> _Your assignment_
Return all lines of the records that contain the word "model".

> _Provided records_
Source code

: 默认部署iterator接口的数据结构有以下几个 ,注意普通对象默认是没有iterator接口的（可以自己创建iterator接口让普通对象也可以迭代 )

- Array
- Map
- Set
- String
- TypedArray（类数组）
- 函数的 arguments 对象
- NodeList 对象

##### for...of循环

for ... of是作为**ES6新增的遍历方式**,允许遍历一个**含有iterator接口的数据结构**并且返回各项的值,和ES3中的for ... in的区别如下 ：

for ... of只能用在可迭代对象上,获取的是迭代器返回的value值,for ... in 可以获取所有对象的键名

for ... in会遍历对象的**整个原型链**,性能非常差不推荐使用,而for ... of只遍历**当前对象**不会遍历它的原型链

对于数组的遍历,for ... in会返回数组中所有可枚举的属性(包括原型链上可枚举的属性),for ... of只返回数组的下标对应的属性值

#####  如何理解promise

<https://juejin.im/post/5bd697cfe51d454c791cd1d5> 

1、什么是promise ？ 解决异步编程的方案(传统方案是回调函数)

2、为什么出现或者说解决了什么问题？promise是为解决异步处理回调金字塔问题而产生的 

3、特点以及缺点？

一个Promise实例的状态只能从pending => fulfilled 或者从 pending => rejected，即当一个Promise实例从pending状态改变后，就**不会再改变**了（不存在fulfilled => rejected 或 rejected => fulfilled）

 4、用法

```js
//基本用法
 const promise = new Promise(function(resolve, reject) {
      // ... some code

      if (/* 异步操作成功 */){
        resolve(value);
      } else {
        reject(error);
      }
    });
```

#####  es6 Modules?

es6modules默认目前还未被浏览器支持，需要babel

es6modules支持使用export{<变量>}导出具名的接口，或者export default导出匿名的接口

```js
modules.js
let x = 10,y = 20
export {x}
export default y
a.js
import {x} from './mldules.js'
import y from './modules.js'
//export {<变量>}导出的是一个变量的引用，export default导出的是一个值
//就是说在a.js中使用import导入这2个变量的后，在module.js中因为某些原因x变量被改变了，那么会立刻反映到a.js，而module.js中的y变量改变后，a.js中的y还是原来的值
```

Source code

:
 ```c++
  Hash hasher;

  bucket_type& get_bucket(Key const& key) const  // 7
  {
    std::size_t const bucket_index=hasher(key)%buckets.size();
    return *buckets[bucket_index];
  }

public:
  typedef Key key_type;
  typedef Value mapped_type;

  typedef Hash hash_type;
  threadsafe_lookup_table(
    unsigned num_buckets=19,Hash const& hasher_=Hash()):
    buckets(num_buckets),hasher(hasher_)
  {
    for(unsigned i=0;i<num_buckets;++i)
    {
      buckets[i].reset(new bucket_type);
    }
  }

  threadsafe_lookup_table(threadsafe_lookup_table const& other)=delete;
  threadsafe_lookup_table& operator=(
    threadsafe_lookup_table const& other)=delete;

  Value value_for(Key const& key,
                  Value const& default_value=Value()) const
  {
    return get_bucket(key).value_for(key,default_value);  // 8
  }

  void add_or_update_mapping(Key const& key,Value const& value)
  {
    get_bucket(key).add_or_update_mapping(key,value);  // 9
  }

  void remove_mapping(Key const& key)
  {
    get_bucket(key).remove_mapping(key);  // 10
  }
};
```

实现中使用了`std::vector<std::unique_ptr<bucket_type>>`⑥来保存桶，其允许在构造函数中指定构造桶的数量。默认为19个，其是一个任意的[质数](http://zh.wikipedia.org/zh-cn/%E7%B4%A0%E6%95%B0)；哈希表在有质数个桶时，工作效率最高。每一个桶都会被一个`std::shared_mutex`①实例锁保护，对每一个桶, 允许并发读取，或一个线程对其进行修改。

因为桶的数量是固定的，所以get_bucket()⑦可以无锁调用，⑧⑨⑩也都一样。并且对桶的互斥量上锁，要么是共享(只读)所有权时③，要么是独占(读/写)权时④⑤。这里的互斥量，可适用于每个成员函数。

==

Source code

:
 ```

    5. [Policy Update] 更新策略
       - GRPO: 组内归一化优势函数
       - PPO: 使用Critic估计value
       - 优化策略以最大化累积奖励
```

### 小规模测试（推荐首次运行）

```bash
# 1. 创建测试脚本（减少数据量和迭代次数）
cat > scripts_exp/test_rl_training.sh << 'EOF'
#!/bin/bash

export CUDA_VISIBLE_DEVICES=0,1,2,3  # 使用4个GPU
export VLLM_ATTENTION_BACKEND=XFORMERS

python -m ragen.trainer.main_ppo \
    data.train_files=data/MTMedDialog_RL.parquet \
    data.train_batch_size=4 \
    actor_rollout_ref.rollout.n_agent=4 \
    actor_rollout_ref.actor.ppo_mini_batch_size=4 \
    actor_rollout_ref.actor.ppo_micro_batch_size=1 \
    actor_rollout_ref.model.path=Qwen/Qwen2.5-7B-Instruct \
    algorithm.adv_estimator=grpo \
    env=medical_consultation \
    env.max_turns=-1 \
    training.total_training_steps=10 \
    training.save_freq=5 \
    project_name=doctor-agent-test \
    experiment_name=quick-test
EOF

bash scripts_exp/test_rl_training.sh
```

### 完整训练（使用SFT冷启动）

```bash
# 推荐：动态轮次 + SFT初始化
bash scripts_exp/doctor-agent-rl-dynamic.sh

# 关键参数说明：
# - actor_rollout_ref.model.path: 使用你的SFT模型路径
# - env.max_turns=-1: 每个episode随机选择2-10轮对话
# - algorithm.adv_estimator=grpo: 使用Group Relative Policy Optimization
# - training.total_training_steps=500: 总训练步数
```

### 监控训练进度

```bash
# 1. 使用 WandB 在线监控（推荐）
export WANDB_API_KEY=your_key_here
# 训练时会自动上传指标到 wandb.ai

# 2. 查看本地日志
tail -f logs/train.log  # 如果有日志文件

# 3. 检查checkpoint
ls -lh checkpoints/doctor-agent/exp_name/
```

> _Result of the exercise_
    actor_rollout_ref.model.path=Qwen/Qwen2.5-7B-Instruct \
# - actor_rollout_ref.model.path: 使用你的SFT模型路径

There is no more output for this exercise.